*Exercise data*.
------------------------------------------------

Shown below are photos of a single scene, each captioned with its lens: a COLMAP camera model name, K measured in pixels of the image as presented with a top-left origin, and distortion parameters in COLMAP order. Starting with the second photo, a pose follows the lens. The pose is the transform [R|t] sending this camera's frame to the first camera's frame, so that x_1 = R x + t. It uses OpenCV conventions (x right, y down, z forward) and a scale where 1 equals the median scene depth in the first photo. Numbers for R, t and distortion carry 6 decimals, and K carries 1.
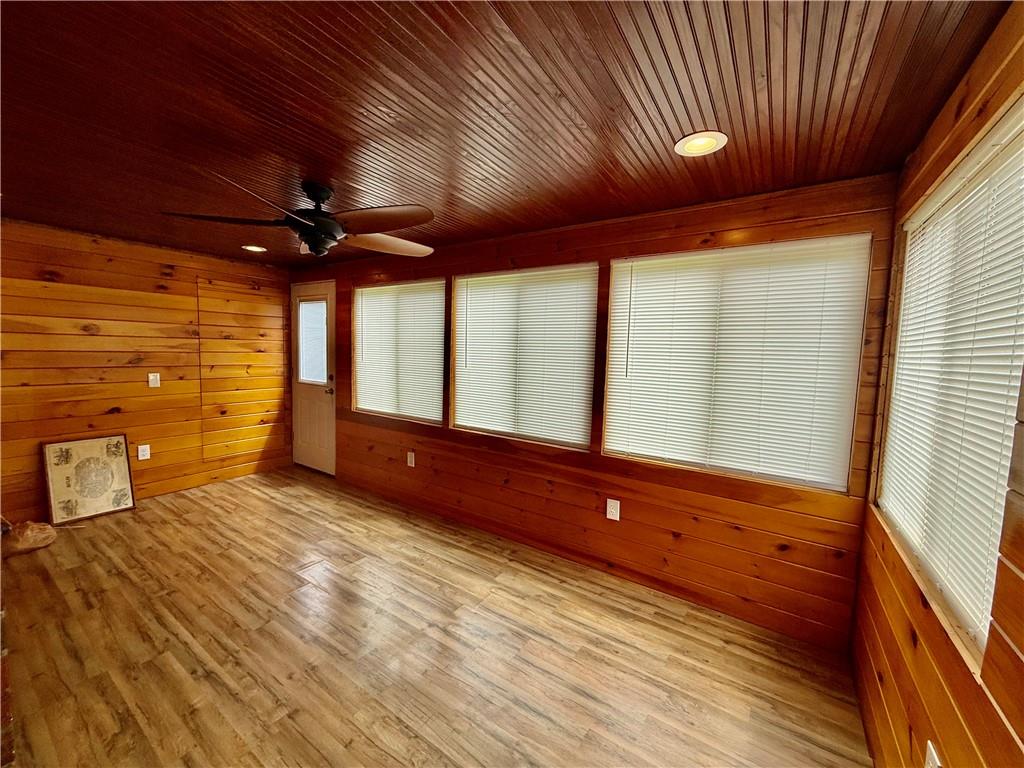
lens RADIAL K [[406.0, 0, 510.6], [0, 406.0, 384.3], [0, 0, 1]] dist [0.000330, 0.000057]
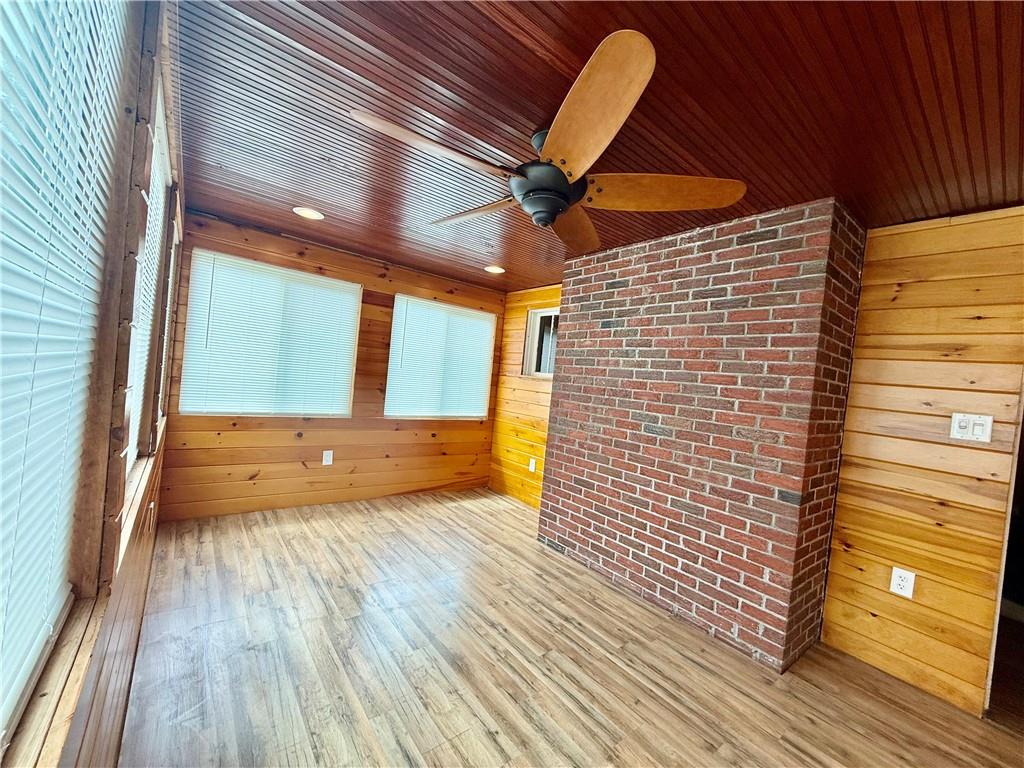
lens RADIAL K [[406.0, 0, 511.3], [0, 406.0, 383.6], [0, 0, 1]] dist [0.000330, 0.000057]
pose [[-0.945799, -0.128729, 0.298149, -0.715048], [-0.104734, 0.989935, 0.095177, -0.101934], [-0.307400, 0.058792, -0.949762, 1.839046]]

------------------------------------------------

*About this exercise*. All of the data above should be quoted exactly, except for the pictures.

*Answer to the problem*.
Shown below are photos of a single scene, each captioned with its lens: a COLMAP camera model name, K measured in pixels of the image as presented with a top-left origin, and distortion parameters in COLMAP order. Starting with the second photo, a pose follows the lens. The pose is the transform [R|t] sending this camera's frame to the first camera's frame, so that x_1 = R x + t. It uses OpenCV conventions (x right, y down, z forward) and a scale where 1 equals the median scene depth in the first photo. Numbers for R, t and distortion carry 6 decimals, and K carries 1.
lens RADIAL K [[406.0, 0, 510.6], [0, 406.0, 384.3], [0, 0, 1]] dist [0.000330, 0.000057]
lens RADIAL K [[406.0, 0, 511.3], [0, 406.0, 383.6], [0, 0, 1]] dist [0.000330, 0.000057]
pose [[-0.945799, -0.128729, 0.298149, -0.715048], [-0.104734, 0.989935, 0.095177, -0.101934], [-0.307400, 0.058792, -0.949762, 1.839046]]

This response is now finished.